The complaint, filed in the U.S. District Court for the Northern District of California, says the flaws were reported up the chain of command, including to senior WhatsApp leaders and Meta CEO Mark Zuckerberg, but went unaddressed.
The Allegations
The suit, brought by Attaullah Baig (who says he was WhatsApp’s head of security from 2021 to 2025), alleges that roughly 1,500 WhatsApp engineers had unrestricted access to sensitive user data and could copy, move or steal information “without detection or an audit trail.”
Baig also claims the app lacked a full-time security operations centre and that WhatsApp suffered large numbers of account takeovers each day, problems he says may have breached Meta’s obligations under a 2020 Federal Trade Commission privacy order.
According to the filing, Baig repeatedly escalated the issues internally beginning in 2021 and later lodged complaints with federal regulators, including the Securities and Exchange Commission.
He says that, after pressing the matter, he was hit with negative performance reviews and ultimately terminated in February 2025, conduct he calls retaliatory.

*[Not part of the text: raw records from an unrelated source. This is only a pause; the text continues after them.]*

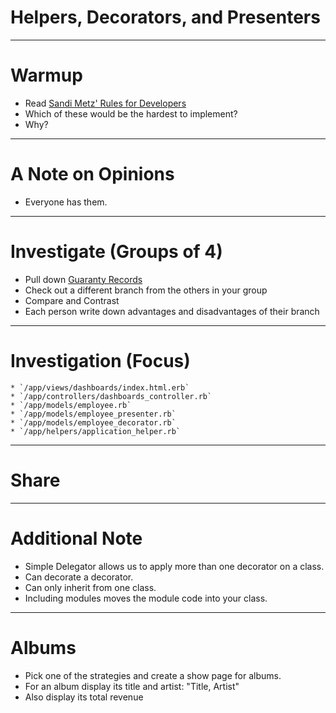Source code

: # Helpers, Decorators, and Presenters

---

# Warmup

* Read [Sandi Metz' Rules for Developers](https://robots.thoughtbot.com/sandi-metz-rules-for-developers)
* Which of these would be the hardest to implement?
* Why?

---

# A Note on Opinions

* Everyone has them.

---

# Investigate (Groups of 4)

* Pull down [Guaranty Records](https://github.com/s-espinosa/guaranty_records/)
* Check out a different branch from the others in your group
* Compare and Contrast
* Each person write down advantages and disadvantages of their branch

---

# Investigation (Focus)

    * `/app/views/dashboards/index.html.erb`
    * `/app/controllers/dashboards_controller.rb`
    * `/app/models/employee.rb`
    * `/app/models/employee_presenter.rb`
    * `/app/models/employee_decorator.rb`
    * `/app/helpers/application_helper.rb`

---

# Share

---

# Additional Note

* Simple Delegator allows us to apply more than one decorator on a class.
* Can decorate a decorator.
* Can only inherit from one class.
* Including modules moves the module code into your class.

---

# Albums

* Pick one of the strategies and create a show page for albums.
* For an album display its title and artist: "Title, Artist"
* Also display its total revenue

Baig is seeking reinstatement, back pay and compensatory damages and has asked regulators to investigate.
Meta’s Response
Meta reportedly denied the core allegations and said Baig was dismissed for poor performance. A WhatsApp spokesperson said the claims “misrepresent the ongoing hard work of our team” and disputed Baig’s characterization of his role and of the security posture at the company. Meta also pointed to prior reviews that it says validated its security practices.
The complaint arrives amid heightened scrutiny of Big Tech privacy and safety practices. Baig’s filing points to the company’s 2020 consent order with the FTC, a settlement that imposes long-running obligations on Meta and alleges that the reported operational shortcomings could amount to violations of that order and securities laws. Meta has faced earlier regulatory penalties and inquiries related to privacy practices.
Procedural Notes
Baig previously filed a retaliation complaint with the U.S. Department of Labor’s Occupational Safety and Health Administration. However, WhatsApp told reporters that OSHA found no evidence of retaliation in that administrative review.

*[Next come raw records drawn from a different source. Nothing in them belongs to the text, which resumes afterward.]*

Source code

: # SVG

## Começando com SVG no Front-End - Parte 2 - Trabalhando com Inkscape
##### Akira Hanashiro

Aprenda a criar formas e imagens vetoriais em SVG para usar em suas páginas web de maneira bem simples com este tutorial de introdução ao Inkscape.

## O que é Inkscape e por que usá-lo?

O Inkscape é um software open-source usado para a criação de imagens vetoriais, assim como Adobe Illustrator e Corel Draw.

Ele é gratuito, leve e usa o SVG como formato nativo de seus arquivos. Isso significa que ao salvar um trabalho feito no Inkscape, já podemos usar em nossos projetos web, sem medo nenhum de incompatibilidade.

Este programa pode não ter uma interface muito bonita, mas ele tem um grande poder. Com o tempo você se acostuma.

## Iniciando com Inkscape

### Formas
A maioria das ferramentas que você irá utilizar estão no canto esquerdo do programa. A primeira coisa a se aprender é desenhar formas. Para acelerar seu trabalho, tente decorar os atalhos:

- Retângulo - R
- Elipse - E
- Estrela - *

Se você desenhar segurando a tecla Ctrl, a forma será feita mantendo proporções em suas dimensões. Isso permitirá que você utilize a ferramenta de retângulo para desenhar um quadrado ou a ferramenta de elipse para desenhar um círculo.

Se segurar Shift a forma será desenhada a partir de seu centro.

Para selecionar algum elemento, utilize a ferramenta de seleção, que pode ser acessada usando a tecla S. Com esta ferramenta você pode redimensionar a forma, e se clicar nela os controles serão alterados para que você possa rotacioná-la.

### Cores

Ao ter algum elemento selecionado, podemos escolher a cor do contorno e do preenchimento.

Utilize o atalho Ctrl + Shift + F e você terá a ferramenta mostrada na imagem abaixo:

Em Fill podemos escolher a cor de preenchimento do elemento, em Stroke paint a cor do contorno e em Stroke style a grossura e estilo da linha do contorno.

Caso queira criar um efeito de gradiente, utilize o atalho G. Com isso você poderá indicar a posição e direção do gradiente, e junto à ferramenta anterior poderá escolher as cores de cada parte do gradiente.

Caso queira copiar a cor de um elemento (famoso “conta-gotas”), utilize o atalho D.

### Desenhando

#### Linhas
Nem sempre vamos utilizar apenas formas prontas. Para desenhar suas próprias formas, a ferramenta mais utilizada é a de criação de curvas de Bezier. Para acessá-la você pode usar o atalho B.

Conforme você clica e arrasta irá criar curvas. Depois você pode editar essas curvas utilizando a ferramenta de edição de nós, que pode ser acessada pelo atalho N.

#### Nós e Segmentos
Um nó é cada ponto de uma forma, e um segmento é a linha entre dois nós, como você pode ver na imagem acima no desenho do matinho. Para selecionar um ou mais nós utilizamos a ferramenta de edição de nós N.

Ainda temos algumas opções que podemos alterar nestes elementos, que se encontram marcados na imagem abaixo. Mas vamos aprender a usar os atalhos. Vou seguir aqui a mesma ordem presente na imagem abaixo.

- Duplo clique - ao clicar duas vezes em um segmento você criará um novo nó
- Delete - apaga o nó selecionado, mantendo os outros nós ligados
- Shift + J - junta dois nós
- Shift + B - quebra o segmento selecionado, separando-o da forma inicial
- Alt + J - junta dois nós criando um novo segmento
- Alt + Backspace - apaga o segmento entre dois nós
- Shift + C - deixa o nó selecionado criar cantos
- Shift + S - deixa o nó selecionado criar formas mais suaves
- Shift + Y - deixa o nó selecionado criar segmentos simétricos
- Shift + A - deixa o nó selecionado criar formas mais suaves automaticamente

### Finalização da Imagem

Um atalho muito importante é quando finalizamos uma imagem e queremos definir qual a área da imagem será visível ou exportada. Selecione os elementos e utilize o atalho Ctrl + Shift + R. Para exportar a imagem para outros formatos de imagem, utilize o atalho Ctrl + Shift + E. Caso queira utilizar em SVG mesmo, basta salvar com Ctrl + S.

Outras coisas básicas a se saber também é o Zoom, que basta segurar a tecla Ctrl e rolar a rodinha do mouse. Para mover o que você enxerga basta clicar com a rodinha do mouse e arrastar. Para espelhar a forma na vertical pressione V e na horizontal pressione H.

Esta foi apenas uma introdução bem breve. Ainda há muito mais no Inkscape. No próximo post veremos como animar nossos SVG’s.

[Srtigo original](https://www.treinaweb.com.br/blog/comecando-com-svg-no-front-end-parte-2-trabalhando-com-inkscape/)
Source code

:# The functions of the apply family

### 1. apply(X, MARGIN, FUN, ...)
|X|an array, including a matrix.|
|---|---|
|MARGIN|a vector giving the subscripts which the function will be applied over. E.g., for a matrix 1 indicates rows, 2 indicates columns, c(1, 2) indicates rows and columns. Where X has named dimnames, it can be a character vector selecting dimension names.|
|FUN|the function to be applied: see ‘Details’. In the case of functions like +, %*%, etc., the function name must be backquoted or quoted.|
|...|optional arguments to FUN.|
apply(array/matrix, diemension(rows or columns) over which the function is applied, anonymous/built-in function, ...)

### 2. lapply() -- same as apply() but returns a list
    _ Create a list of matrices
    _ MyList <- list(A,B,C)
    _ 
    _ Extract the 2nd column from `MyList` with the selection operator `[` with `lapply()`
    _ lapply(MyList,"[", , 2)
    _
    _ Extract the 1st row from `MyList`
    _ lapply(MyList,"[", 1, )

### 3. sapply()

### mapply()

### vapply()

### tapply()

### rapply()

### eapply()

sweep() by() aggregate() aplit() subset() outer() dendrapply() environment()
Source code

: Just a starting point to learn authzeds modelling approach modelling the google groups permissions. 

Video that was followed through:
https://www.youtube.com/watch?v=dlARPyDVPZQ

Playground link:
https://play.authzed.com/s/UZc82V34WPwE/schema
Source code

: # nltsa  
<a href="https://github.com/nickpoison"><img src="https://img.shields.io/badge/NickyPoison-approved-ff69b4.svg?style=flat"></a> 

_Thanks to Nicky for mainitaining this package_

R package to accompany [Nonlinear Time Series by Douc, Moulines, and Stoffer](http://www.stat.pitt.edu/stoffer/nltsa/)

Meta says multiple senior engineers independently evaluated Baig’s performance and reached adverse conclusions. Baig counters that the reviews were themselves part of the alleged retaliation.
If the allegations are borne out, they could deepen regulatory scrutiny of Meta and renew calls for tougher enforcement of corporate cybersecurity controls and whistleblower protections.
The case also underscores tensions that can arise when security teams clash with product and growth priorities at large platforms serving billions of users. Regulators, investors and privacy advocates will likely watch whether the lawsuit prompts new investigations or enforcement actions.